Attendre, en effet! Cette nuit devait donc se passer encore dans une insomnie complète.

Le brouillard s'était épaissi, mais rien ne faisait présager l'approche du mauvais temps. Et cela était heureux, car, si notre train pouvait flotter, il n'était pas fait pour «tenir la mer.» On pouvait donc espérer que toutes ces vésicules de vapeur se condenseraient au lever du jour, ce qui assurerait une belle journée pour le lendemain.

Donc, tandis que notre personnel prenait place dans la salle à manger, nous nous installâmes sur les divans du salon, causant peu, mais prêtant l'oreille à tous les bruits du dehors.

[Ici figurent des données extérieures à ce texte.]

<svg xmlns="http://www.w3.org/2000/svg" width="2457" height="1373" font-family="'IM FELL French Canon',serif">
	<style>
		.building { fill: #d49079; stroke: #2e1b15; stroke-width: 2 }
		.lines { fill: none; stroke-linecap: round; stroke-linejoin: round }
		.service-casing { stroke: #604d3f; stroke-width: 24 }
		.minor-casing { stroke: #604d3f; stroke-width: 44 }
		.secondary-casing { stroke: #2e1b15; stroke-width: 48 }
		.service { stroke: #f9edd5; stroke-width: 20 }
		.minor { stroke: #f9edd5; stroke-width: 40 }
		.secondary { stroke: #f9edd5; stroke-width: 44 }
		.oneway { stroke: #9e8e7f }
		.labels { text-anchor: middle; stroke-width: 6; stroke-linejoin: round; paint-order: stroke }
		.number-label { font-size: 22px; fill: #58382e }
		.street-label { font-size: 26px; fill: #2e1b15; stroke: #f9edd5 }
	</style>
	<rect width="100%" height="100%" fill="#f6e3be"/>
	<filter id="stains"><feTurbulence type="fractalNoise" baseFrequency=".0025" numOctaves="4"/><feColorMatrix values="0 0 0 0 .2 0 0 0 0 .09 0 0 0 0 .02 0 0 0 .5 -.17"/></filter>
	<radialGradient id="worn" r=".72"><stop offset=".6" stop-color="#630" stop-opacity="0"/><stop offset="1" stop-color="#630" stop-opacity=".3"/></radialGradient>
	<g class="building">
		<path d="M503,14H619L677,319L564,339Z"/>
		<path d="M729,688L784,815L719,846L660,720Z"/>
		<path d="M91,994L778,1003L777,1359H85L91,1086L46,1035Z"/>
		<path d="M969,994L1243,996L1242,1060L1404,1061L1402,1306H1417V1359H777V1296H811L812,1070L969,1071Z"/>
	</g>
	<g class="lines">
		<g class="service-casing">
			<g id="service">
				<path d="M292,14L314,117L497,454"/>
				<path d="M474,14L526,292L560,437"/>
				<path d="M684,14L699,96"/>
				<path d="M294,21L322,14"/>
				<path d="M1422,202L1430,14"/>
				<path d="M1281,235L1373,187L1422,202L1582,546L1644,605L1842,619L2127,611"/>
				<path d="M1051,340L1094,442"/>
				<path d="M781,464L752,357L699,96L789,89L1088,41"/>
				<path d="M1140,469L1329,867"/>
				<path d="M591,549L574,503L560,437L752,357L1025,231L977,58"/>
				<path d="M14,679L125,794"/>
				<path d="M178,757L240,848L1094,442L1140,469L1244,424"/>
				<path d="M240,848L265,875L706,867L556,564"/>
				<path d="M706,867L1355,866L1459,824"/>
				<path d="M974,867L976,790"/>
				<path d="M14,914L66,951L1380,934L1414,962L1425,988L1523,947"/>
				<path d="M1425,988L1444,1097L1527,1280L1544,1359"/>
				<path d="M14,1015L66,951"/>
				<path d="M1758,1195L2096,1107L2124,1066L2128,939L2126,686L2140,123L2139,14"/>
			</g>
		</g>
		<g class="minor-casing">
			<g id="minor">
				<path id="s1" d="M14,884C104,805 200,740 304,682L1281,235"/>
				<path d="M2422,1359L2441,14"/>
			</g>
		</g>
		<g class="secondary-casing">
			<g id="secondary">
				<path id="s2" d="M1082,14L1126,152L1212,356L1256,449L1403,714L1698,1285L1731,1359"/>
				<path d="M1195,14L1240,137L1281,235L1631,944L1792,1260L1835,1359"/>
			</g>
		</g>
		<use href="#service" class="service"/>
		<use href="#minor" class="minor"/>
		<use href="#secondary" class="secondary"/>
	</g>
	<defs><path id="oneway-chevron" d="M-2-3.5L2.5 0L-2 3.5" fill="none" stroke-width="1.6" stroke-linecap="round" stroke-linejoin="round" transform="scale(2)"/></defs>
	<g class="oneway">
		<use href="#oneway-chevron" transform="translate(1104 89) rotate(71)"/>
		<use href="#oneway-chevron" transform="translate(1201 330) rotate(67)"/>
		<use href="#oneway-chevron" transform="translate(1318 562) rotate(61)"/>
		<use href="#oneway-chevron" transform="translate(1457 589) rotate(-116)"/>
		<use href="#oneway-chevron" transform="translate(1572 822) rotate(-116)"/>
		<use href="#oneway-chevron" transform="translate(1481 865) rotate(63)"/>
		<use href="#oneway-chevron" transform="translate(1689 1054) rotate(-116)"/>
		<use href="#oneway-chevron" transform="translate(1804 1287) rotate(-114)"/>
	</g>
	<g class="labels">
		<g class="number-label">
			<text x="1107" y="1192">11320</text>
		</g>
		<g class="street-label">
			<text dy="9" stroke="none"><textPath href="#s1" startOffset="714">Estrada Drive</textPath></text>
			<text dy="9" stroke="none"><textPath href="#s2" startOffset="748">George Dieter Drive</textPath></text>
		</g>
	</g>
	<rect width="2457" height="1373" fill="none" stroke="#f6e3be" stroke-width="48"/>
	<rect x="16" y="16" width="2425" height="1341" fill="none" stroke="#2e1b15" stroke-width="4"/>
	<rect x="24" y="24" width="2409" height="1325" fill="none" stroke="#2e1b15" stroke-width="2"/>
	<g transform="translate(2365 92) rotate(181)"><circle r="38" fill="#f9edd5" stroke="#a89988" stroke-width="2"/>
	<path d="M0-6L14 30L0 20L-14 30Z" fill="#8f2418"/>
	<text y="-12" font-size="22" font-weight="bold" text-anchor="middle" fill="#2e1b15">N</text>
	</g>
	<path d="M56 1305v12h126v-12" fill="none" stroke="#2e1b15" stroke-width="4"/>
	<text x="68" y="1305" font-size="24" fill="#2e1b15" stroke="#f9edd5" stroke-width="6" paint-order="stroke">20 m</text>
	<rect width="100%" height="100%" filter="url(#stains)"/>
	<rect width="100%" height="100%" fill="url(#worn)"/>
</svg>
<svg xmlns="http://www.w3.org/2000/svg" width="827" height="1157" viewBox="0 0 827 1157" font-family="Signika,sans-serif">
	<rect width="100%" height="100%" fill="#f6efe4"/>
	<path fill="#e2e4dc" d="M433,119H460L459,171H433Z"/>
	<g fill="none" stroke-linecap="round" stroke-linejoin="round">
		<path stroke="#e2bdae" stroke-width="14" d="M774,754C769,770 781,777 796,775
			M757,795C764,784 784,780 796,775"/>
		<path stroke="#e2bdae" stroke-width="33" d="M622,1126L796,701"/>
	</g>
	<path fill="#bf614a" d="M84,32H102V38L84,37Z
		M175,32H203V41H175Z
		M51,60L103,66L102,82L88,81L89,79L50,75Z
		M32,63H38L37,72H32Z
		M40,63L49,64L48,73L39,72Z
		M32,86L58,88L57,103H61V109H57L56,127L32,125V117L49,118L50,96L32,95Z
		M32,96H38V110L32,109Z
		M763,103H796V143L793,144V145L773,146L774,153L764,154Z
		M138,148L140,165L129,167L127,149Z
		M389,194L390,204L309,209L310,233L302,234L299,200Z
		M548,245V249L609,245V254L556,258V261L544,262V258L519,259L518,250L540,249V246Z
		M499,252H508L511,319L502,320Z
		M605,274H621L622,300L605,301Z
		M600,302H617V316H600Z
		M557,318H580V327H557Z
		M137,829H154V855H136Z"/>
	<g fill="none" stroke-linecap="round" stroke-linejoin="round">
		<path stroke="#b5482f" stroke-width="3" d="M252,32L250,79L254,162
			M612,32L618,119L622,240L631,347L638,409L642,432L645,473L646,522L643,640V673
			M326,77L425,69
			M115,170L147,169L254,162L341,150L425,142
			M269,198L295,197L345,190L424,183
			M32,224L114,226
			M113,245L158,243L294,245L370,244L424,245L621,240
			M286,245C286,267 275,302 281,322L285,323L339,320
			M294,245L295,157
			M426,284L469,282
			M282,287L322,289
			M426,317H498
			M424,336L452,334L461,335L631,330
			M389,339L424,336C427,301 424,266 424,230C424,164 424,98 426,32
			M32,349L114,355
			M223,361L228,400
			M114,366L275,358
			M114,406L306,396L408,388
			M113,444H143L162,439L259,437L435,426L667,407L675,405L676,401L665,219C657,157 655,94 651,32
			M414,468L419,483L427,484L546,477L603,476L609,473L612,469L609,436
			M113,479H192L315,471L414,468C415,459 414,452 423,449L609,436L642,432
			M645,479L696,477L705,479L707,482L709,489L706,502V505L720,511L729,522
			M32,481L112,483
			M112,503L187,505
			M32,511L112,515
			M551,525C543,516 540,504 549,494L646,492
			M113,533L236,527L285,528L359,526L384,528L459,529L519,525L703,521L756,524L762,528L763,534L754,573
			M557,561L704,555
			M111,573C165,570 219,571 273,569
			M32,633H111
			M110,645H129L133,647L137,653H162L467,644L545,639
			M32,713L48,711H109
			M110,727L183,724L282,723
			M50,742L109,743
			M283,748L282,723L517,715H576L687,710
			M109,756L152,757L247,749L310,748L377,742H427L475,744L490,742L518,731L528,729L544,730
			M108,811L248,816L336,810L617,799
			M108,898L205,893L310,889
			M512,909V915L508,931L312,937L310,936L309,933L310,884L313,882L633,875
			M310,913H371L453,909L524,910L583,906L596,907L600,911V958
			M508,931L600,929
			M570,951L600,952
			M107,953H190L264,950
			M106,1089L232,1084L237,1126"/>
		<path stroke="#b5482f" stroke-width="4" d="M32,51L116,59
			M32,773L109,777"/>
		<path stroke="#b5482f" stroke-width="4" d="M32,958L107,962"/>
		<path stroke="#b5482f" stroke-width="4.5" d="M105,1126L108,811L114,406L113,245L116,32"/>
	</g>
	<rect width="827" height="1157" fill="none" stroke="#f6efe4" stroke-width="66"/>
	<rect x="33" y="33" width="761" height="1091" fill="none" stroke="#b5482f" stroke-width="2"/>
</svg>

Tout à coup, vers deux heures après minuit, un concert de fauves vint troubler le silence de la nuit.

La rive était donc là, dans la direction du sud-est, mais elle devait être assez éloignée encore. Ces hurlements étaient encore très affaiblis par la distance, et cette distance, Banks ne l'évalua pas à moins d'un bon mille. Une troupe d'animaux sauvages, sans doute, était venue se désaltérer à la pointe extrême du lac.

Mais, bientôt aussi, il fut constaté que, sous l'influence d'une légère brise, le train flottant dérivait vers la rive, d'une façon lente et continue. En effet, non seulement ces cris arrivaient plus distinctement à notre oreille, mais on distinguait déjà le grave rugissement du tigre du hurlement enroué des panthères.

«Hein! ne put s'empêcher de dire le capitaine Hod, quelle occasion de tuer là son cinquantième!

—Une autre fois, mon capitaine! répondit Banks. Le jour venu, j'aime à penser qu'au moment où nous accosterons la rive, cette bande de fauves nous aura cédé la place!

—Y aurait-il quelque inconvénient, demandai-je, à mettre les fanaux électriques en activité?

—Je ne le pense pas, répondit Banks. Cette partie de la berge n'est très probablement occupée que par des animaux en train de boire. Il n'y a donc aucun inconvénient à tenter de la reconnaître.»